Friday,
14 December 2001
1. OLYMPIC TORCH RELAY: CONGRESSIONAL ACTION PUTS PHYSICIST IN.
Having run out of mountains to climb (he did Everest in 2000),
our own Francis Slakey, APS Associate Director of Public Affairs,
will run a leg of the 2002 Winter Olympics Torch Relay starting
on the East Steps of the U.S. Capitol at 3:16pm on 21 Dec. Post-
anthrax security rules bar all public ceremonies from the Capitol
Grounds, but, Congress took swift action, adopting a Concurrent
Resolution that grants an exception for the Olympic Torch Relay.
2. ABM TREATY: BUSH DECLARES U.S. INTENT TO WITHDRAW IN 6 MONTHS.
At a time when the U.S. is desperately seeking the cooperation of
other nations in its war on terrorism, the U.S. seems intent on
getting out of agreements. We failed to ratify the Comprehensive
Test Ban Treaty, bowed out of the Kyoto accord on climate change,
walked out of the Geneva conference on biological weapons, and
now, as he has threatened for months, President Bush formally
gave six-months notice, as required, of our intent to withdraw
from the 1992 ABM Treaty. Critics have argued that abandoning
the 1972 treaty would lead to an arms race, but just hours after
Bush's announcement, Colin Powell declared that "an arms race has
not been set off." It could be too early to tell.
3. BIO-TERRORISM: LINKS TO THE HEAD OF A WHITE HOUSE COMMISSION?

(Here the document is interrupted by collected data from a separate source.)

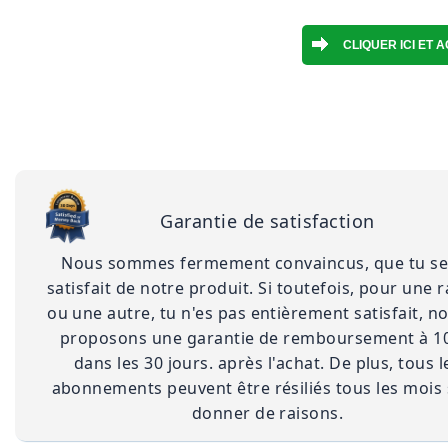
Garantie de satisfaction
Nous sommes fermement convaincus, que tu se
satisfait de notre produit. Si toutefois, pour une 
ou une autre, tu n'es pas entièrement satisfait, n
proposons une garantie de remboursement à 1
dans les 30 jours. après l'achat. De plus, tous l
abonnements peuvent être résiliés tous les mois
donner de raisons.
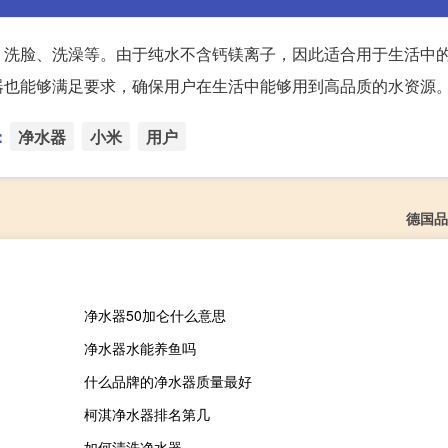
、洗脸、洗澡等。由于纯水不含钙镁离子，因此适合用于生活中
器也能够满足要求，确保用户在生活中能够用到高品质的水资源
：
净水器
小米
用户
德国品
净水器50加仑什么意思
净水器水能养鱼吗
什么品牌的净水器质量最好
柯淇净水器排名第几
如何清洗净水器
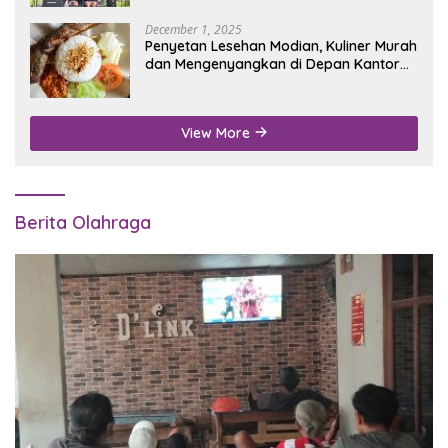
December 1, 2025
Penyetan Lesehan Modian, Kuliner Murah
dan Mengenyangkan di Depan Kantor
Disdukcapil Nganjuk
View More
Berita Olahraga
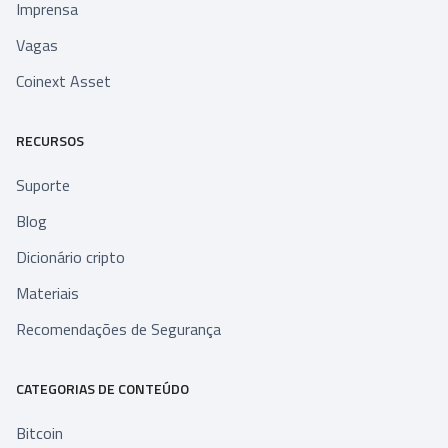
Imprensa
Vagas
Coinext Asset
RECURSOS
Suporte
Blog
Dicionário cripto
Materiais
Recomendações de Segurança
CATEGORIAS DE CONTEÚDO
Bitcoin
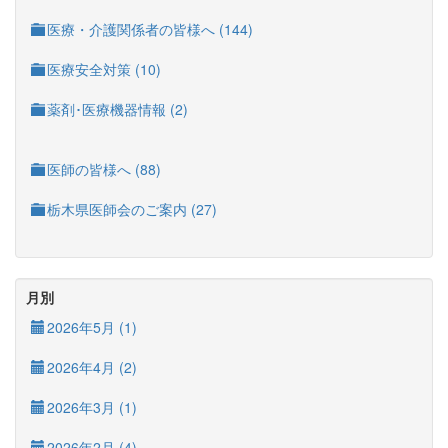
医療・介護関係者の皆様へ (144)
医療安全対策 (10)
薬剤･医療機器情報 (2)
医師の皆様へ (88)
栃木県医師会のご案内 (27)
月別
2026年5月 (1)
2026年4月 (2)
2026年3月 (1)
2026年2月 (4)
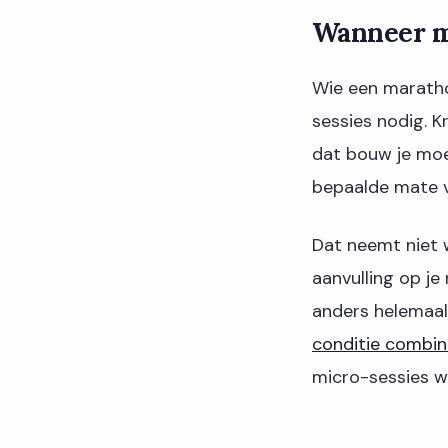
Wanneer mi
Wie een maratho
sessies nodig. 
dat bouw je moe
bepaalde mate 
Dat neemt niet 
aanvulling op je
anders helemaal 
conditie combin
micro-sessies wi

Three New York Times writers, Judith Miller, Stephen Engelberg and William
Broad have turned out an incredibly timely piece of investigative reporting
at its best. Germs, Simon & Schuster, 2001, begins with a chilling account
of the first bio-terrorism attack on U.S. soil: the deliberate salmonella
poisoning of hundreds of residents in Wasco County Oregon in an effort to
keep them away from the polls, and thus take political control of the region.
The attack was carried out by members of a free-sex cult led by Bhagwan
Shree Rajneesh, who was subsequently deported. What Germs doesn't tell you
is that one of Rajneesh's followers was a psychiatrist named James Gordon
(WN 16 Aug 96), who wrote The Golden
Guru, an admiring book about Rajneesh. Gordon was involved in the effort
to take political control of Antelope, Oregon. Incredibly, James Gordon
now heads the White House Commission on Complementary and Alternative Medicine
Policy (WN 19 Oct 01), created in
waning days of the Clinton Administration.
4. PCAST: BUSH NAMES ADVISORY COUNCIL ON SCIENCE AND TECHNOLOGY.
The co-chairs were already known, Jack Marburger, the President's
Science Advisor, and Floyd Kvamme, a Silicon Valley venture
capitalist. Most of the 24 members are from the information-
technology industry. Unlike past Councils, there is virtually no
representation from research scientists. Even the few academics
best known as administrators. The sole exception is Charles
Arntzen, a plant biologist from Arizona State University.